• [Instructions to follow]
Reproduce, from the lines below, exactly the stretch that begins at the line containing "to enroll in" and ends at the line containing "to fix issues.", both included.
(Records for the task begins)
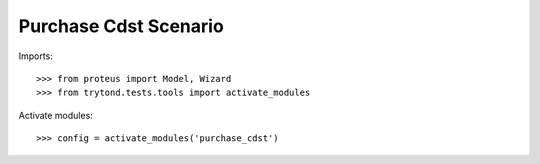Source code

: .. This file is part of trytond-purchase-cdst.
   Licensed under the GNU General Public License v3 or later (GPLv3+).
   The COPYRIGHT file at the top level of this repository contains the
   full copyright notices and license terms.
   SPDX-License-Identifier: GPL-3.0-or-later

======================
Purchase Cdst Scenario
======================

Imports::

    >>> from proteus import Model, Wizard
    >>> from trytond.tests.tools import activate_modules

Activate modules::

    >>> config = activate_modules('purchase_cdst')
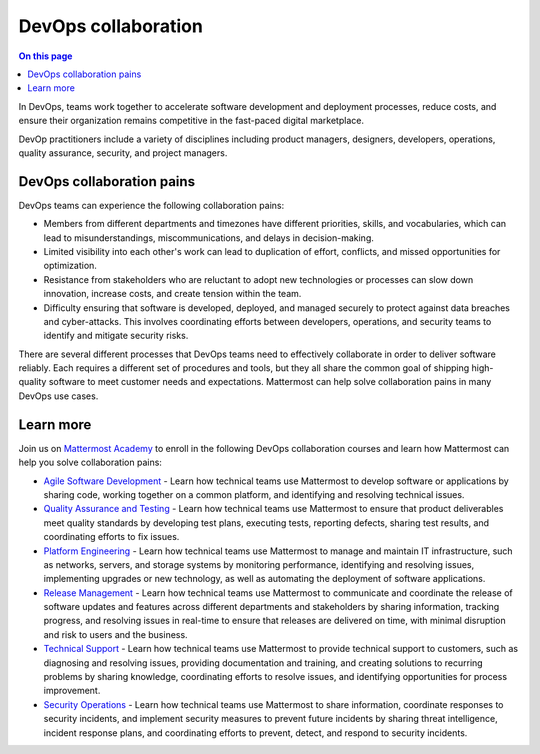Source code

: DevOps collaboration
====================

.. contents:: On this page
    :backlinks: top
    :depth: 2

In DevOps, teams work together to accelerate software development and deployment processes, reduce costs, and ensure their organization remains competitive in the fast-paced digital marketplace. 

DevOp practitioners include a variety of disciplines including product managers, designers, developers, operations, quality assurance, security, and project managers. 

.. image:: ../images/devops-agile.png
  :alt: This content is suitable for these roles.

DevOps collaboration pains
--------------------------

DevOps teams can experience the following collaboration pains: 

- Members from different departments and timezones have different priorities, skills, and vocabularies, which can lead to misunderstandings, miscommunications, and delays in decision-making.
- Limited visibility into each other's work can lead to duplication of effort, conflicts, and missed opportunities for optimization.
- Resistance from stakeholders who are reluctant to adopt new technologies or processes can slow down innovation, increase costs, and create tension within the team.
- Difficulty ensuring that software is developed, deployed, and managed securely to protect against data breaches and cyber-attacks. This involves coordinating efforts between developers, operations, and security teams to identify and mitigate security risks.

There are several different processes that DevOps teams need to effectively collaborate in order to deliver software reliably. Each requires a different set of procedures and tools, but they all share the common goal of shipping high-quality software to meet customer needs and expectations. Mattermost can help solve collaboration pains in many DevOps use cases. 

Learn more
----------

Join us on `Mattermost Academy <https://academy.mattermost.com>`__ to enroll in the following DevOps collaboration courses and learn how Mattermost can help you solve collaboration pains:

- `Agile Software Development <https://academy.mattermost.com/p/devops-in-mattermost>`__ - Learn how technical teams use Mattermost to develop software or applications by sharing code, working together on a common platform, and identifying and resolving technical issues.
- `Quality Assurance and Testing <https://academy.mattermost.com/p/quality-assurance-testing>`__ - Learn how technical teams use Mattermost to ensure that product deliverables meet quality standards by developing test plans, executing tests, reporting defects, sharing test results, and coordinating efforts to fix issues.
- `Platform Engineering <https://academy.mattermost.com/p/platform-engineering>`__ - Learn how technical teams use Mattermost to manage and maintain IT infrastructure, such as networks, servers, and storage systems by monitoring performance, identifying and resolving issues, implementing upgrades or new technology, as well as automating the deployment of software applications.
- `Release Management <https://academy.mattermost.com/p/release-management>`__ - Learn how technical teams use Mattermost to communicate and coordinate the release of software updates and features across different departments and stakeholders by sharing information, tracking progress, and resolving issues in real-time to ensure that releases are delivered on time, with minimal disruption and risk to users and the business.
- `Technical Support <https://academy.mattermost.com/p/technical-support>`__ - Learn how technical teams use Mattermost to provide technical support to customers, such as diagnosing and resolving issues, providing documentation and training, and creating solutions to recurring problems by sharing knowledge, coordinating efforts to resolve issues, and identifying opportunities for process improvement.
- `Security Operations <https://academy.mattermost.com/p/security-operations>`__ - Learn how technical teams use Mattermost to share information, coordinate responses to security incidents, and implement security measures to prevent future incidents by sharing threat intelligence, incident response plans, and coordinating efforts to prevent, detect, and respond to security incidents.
(Records for the task ends)
• [Exercise response]
Join us on `Mattermost Academy <https://academy.mattermost.com>`__ to enroll in the following DevOps collaboration courses and learn how Mattermost can help you solve collaboration pains:

- `Agile Software Development <https://academy.mattermost.com/p/devops-in-mattermost>`__ - Learn how technical teams use Mattermost to develop software or applications by sharing code, working together on a common platform, and identifying and resolving technical issues.
- `Quality Assurance and Testing <https://academy.mattermost.com/p/quality-assurance-testing>`__ - Learn how technical teams use Mattermost to ensure that product deliverables meet quality standards by developing test plans, executing tests, reporting defects, sharing test results, and coordinating efforts to fix issues.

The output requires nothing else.